THE DATA:
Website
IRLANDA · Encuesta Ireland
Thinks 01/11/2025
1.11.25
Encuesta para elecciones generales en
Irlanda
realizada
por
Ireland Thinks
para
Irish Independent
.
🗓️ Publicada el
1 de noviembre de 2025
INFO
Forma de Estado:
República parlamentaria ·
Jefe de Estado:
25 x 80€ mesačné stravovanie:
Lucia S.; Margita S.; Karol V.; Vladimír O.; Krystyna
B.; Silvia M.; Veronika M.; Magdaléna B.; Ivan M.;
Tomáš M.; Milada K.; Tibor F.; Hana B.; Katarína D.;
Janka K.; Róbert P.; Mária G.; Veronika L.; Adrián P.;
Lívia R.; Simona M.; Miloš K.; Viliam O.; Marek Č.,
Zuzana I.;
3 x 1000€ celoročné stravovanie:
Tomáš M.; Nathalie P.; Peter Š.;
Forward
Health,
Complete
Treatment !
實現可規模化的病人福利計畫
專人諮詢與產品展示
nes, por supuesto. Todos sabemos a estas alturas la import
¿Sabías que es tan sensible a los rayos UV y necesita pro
* * *
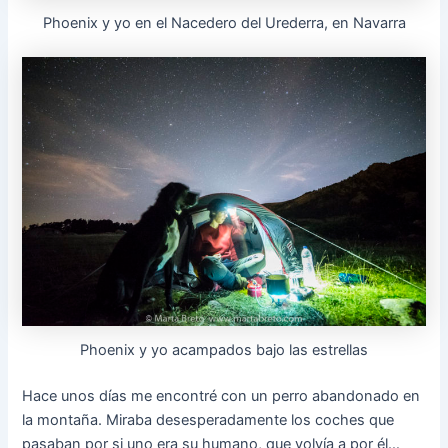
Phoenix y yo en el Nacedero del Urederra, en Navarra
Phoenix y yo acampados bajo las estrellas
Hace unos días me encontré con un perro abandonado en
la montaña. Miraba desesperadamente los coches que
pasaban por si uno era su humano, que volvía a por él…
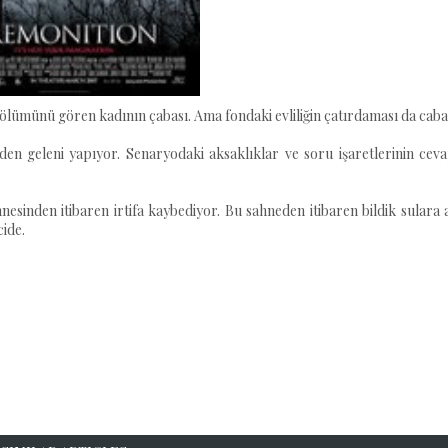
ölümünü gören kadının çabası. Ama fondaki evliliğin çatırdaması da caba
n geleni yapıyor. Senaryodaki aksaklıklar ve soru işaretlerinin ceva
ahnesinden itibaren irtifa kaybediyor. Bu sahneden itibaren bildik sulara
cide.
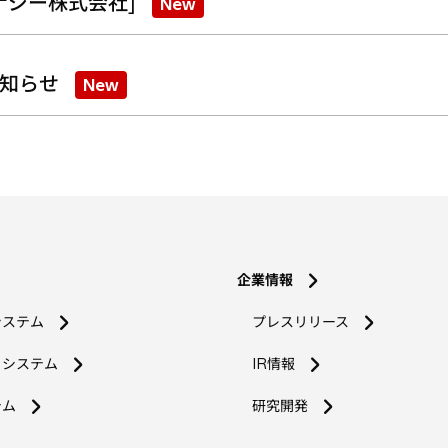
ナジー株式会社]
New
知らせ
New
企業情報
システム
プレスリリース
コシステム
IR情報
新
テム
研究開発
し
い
...
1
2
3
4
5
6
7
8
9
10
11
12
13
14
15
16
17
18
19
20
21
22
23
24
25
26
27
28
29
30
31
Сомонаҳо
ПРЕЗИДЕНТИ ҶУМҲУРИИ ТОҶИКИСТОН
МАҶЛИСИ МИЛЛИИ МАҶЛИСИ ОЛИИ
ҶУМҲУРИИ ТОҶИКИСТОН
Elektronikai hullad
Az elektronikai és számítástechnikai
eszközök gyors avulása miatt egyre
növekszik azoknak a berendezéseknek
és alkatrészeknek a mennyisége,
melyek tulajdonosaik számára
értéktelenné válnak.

WHAT YOU NEED TO DO: Show each line from the items above that contains the word "Encuesta".

TASK OUTPUT:
IRLANDA · Encuesta Ireland
Encuesta para elecciones generales en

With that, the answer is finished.